Psikososyal gelişim
PSİKOSOSYAL GELİŞİM
Psiko-sosyal gelişim, bireyin duygusal ve toplumsal özelliklerinin altyapısını oluşturan gelişim alanıdır. Doğumdan itibaren hisleriyle kendini söz eden bebekler, vakit geçtikçe hislerini toplumsal bağlamlara uyumlu biçimde kullanmayı öğrenirler.
Birinci zamanlardaki ağız kenarına dokunulduğunda gülme üzere refleksif reaksiyonlar hislerin temelini oluşturur. Doğum sonrası ağlayarak reaksiyon veren bebek üçüncü aydan itibaren toplumsal bağlamda güler, daha sonra kızgınlık, şaşırma, keder (3- 4aylar), kaygı (5-7aylar), utangaçlık (6-8aylar) ve suçluluk (2yaş) üzere duygusal sözleri yüzüyle aşikâr eder.
Psiko-sosyal gelişim; kişilik gelişimi, ahlak gelişimi ve sosyal-duygusal gelişim olmak üzere üç başlık altında incelenebilir:
Kişilik gelişimi; Kişilik, bireyi başkalarından ayıran duygulanma, düşünme ve hareket stillerinin tümü olarak söz edilebilir. Sevinçli olmak, sebatkâr olmak, sevecenlik, kırılganlık vb. pek çok özellikten oluşan kişiliğin özünde, genetik olarak kuşaktan nesile aktarılan mizaç vardır.

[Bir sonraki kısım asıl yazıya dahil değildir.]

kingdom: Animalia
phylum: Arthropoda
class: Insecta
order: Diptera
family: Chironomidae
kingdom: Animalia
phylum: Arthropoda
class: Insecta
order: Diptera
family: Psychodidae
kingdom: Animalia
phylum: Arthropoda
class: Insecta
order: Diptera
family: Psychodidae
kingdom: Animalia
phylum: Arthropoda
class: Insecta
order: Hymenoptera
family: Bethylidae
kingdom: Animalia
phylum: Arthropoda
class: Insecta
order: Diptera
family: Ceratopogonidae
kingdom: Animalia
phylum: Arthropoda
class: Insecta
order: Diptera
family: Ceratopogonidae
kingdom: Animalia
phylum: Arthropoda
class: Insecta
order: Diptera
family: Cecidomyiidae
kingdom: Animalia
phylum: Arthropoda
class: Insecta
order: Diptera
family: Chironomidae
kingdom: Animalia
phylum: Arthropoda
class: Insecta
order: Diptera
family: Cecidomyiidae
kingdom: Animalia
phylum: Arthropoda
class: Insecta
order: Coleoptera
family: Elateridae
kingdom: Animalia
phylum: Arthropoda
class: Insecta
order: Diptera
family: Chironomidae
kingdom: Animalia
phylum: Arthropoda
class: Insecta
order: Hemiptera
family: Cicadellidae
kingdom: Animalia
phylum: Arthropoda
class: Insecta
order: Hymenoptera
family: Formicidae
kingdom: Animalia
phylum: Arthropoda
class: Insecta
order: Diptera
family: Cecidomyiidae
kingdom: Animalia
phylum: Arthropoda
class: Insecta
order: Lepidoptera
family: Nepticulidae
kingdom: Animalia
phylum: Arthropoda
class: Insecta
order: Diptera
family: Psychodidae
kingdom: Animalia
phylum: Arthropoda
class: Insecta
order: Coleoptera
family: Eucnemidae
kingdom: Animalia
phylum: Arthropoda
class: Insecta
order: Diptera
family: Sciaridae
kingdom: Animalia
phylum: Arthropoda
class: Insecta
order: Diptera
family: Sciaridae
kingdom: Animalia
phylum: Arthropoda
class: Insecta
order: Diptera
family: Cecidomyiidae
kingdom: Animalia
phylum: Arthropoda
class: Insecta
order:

Erikson, kişilik gelişimiyle ilgili kuramında anne-baba yahut çocukla ilgilenen şahıslarla kurulan alakaların değerine dikkat çekmiştir. Birinci yıllar temel inanç duygusu yahut güvensizliğin kazanıldığı yıllardır. Sonraki yıllar (1-3 yaş) özerklik yahut utanç hissinin, girişimcilik yahut suçluluk hissinin edinildiği (3-6 yaş), okul yıllarında muvaffakiyet yahut başarısızlık hissinin yaşandığı (6-12 yaş), ergenlik yılları ise kimlik kazanıldığı yahut rol karmaşası yaşandığı (12-18 yaş) bir devirdir. Çocuklar, aldıkları geribildirimlerle olumlu ya da olumsuz hislere yönlenebilirler. Çeşitli etkinliklere yönlendirilen, övülen, muvaffakiyet için cesaretlendirilen çocuklar, çalışkan ve başarılı olma inançlarını geliştirirler. Böylelikle olumlu bir benlik kavramı geliştirme fırsatı elde etmiş olurlar. Toplumsal duygusal gelişim ; toplumsal gelişim doğumdan yetişkinliğe kadar olan periyotta beşerlerle münasebetlerin ve diğerlerine karşı geliştirilen hislerin tümüdür. Toplumsal ve duygusal gelişim birbirine epey yakın iki gelişim alsnıdır. İnsan olmanın gereği olan hisler toplumsal bağların oluşmasında temel bir rol üstlenirler. Toplumsallaşma çocuk gelişimde en kıymetli gelişim devirlerinden biri denilebilir. Empati , kendini tabir edebilme ,işbirliği, arkadaşlık bağları üzere marifetleri geliştirirler. Çocukluğun birinci yıllarındaki toplumsal gelişim ileriki yıllarda topluma ahenk için gerekli toplumsal davranışların temelini oluşturduğu gözlemlenmiştir. Ahlak gelişimi; çocukların kimi davranışları yanlışsız ve yanlış olarak değerlendirmelerini sağlayan bit devir olarak tanımlanabilir. Çocuğun yakın etrafındaki bireylere nazaran davranışları öğrendiği gözlemlenmektedir. Freud psikoanalitik kuramında ahlak gelişimini duygusal ve güdüsel bir süreç olarak ele alırken , Piaget, çocukta ahlak gelişiminin somut süreçler devrine geçilen 6 yaşa kadar başlamadığını savunur. Kohlberg’ in ahlak gelişim devri 3 yaştan sonrasını kapsar. Gelenek öncesi düzeyde( 10 yaşa kadar) çocuklar kendi çıkarları doğrultusunda ceza almamak için kurallara uyarlar. Klasik seviyede (11 18 yaş)kendi çıkarlarından çok aile ve akranları tarafından onaylanma eforu gösterirler. Gelenek sonrası seviye ise; kıymetler ve kanunların eleştirildiği bireyin kendine mahsus ahlak prensiplerini oluşturduğu seviyedir. Yaş arttıkça, çocuklar toplumsal gelenek ve ahlaki gereklilikleri açıklayabilir, bunlar ortasında ilişki kurabilirler.